• **CONSIGNE**
Reproduisez fidèlement toutes les lignes ci-dessous, sans y inclure les images.

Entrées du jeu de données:

☆ ☆ ☆ ☆

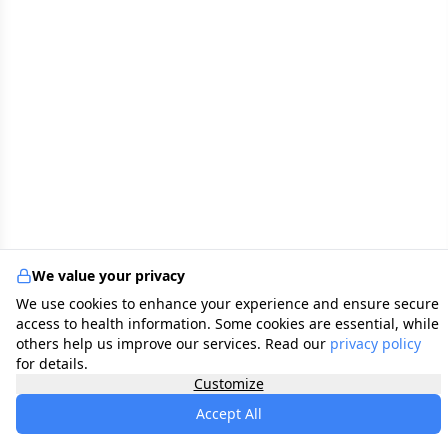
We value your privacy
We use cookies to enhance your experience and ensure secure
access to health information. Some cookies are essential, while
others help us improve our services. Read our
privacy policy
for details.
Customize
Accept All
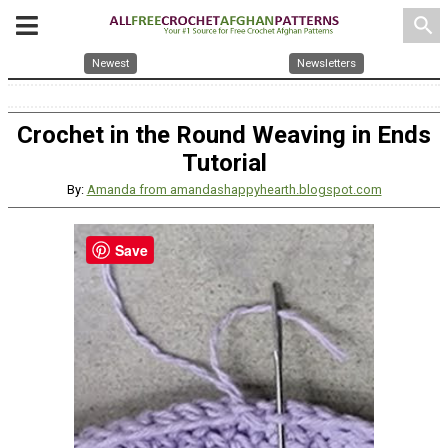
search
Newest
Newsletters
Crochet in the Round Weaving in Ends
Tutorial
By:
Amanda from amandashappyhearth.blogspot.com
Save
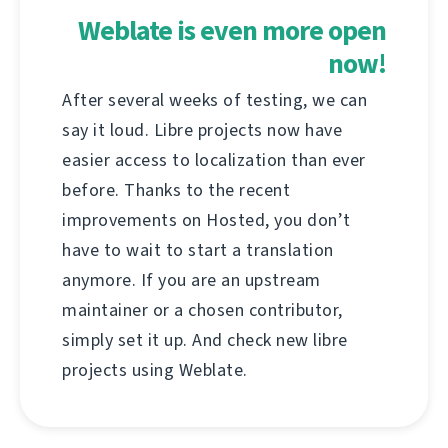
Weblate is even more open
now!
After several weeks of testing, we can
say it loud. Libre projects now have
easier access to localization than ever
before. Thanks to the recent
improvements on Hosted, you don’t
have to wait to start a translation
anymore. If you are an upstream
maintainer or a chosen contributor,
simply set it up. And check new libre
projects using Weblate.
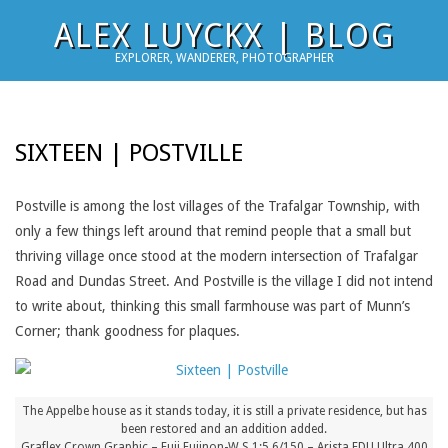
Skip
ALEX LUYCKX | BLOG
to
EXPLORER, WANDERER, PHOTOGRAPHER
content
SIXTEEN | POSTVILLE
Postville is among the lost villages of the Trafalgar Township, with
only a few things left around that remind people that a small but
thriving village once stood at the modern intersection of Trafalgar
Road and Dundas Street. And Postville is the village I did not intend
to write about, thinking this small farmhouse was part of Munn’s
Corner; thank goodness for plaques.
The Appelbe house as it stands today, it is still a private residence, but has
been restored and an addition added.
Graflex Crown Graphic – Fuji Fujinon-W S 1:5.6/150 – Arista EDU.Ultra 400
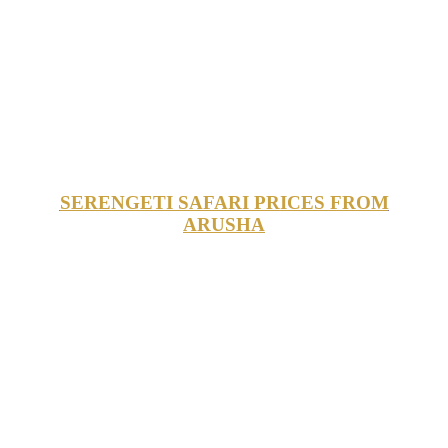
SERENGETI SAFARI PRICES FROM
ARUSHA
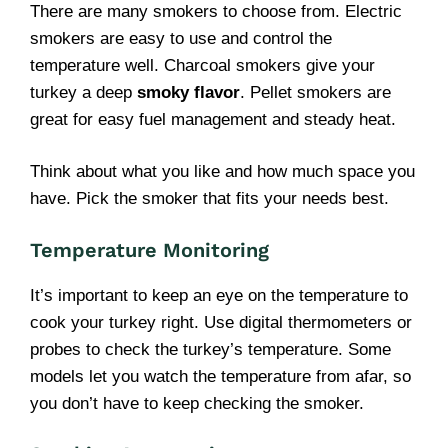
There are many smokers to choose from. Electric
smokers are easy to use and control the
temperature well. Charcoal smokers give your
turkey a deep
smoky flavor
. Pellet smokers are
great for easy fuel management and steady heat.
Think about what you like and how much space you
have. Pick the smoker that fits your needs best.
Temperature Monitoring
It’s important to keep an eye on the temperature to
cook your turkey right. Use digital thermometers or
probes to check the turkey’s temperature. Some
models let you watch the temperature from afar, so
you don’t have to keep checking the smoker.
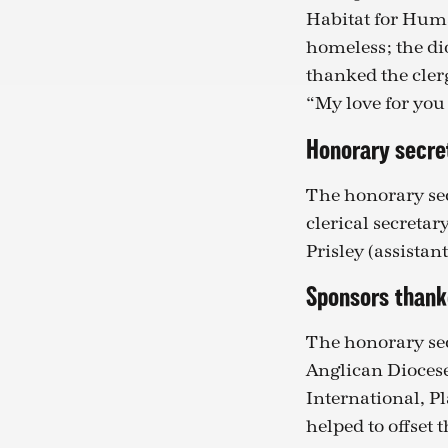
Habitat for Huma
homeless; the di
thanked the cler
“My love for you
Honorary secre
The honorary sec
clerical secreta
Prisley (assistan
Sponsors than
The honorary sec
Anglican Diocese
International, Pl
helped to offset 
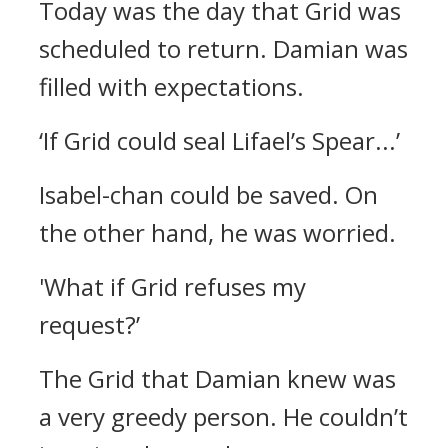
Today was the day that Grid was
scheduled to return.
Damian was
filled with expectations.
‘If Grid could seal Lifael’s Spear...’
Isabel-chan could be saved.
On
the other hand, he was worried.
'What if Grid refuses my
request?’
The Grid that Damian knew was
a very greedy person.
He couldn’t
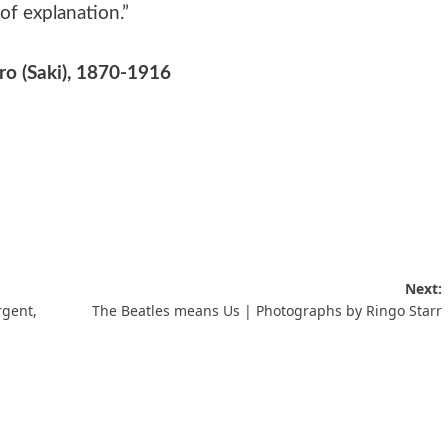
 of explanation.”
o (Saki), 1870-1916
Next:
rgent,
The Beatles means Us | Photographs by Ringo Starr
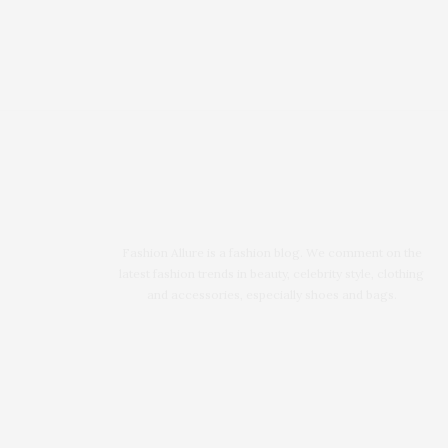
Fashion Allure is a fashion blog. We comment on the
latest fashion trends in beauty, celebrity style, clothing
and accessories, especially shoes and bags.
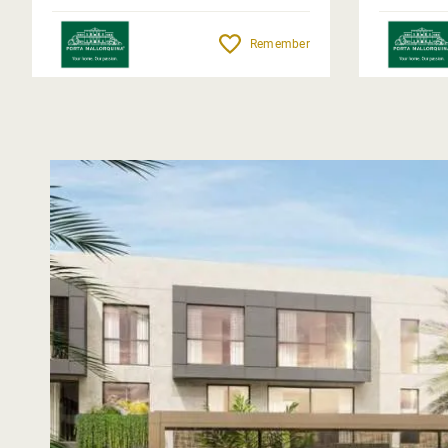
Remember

☆ ☆ ☆ ☆

• **RÉPONSE**
We value your privacy
We use cookies to enhance your experience and ensure secure
access to health information. Some cookies are essential, while
others help us improve our services. Read our
privacy policy
for details.
Customize
Accept All
search
Newest
Newsletters
Crochet in the Round Weaving in Ends
Tutorial
By:
Amanda from amandashappyhearth.blogspot.com
Save
Weblate is even more open
now!
After several weeks of testing, we can
say it loud. Libre projects now have
easier access to localization than ever
before. Thanks to the recent
improvements on Hosted, you don’t
have to wait to start a translation
anymore. If you are an upstream
maintainer or a chosen contributor,
simply set it up. And check new libre
projects using Weblate.
Skip
ALEX LUYCKX | BLOG
to
EXPLORER, WANDERER, PHOTOGRAPHER
content
SIXTEEN | POSTVILLE
Postville is among the lost villages of the Trafalgar Township, with
only a few things left around that remind people that a small but
thriving village once stood at the modern intersection of Trafalgar
Road and Dundas Street. And Postville is the village I did not intend
to write about, thinking this small farmhouse was part of Munn’s
Corner; thank goodness for plaques.
The Appelbe house as it stands today, it is still a private residence, but has
been restored and an addition added.
Graflex Crown Graphic – Fuji Fujinon-W S 1:5.6/150 – Arista EDU.Ultra 400
SERENGETI SAFARI PRICES FROM
ARUSHA
There are many smokers to choose from. Electric
smokers are easy to use and control the
temperature well. Charcoal smokers give your
turkey a deep
smoky flavor
. Pellet smokers are
great for easy fuel management and steady heat.
Think about what you like and how much space you
have. Pick the smoker that fits your needs best.
Temperature Monitoring
It’s important to keep an eye on the temperature to
cook your turkey right. Use digital thermometers or
probes to check the turkey’s temperature. Some
models let you watch the temperature from afar, so
you don’t have to keep checking the smoker.
Habitat for Huma
homeless; the di
thanked the cler
“My love for you
Honorary secre
The honorary sec
clerical secreta
Prisley (assistan
Sponsors than
The honorary sec
Anglican Diocese
International, Pl
helped to offset 
Today was the day that Grid was
scheduled to return.
Damian was
filled with expectations.
‘If Grid could seal Lifael’s Spear...’
Isabel-chan could be saved.
On
the other hand, he was worried.
'What if Grid refuses my
request?’
The Grid that Damian knew was
a very greedy person.
He couldn’t
 of explanation.”
o (Saki), 1870-1916
Next:
rgent,
The Beatles means Us | Photographs by Ringo Starr
Fashion Allure is a fashion blog. We comment on the
latest fashion trends in beauty, celebrity style, clothing
and accessories, especially shoes and bags.
Remember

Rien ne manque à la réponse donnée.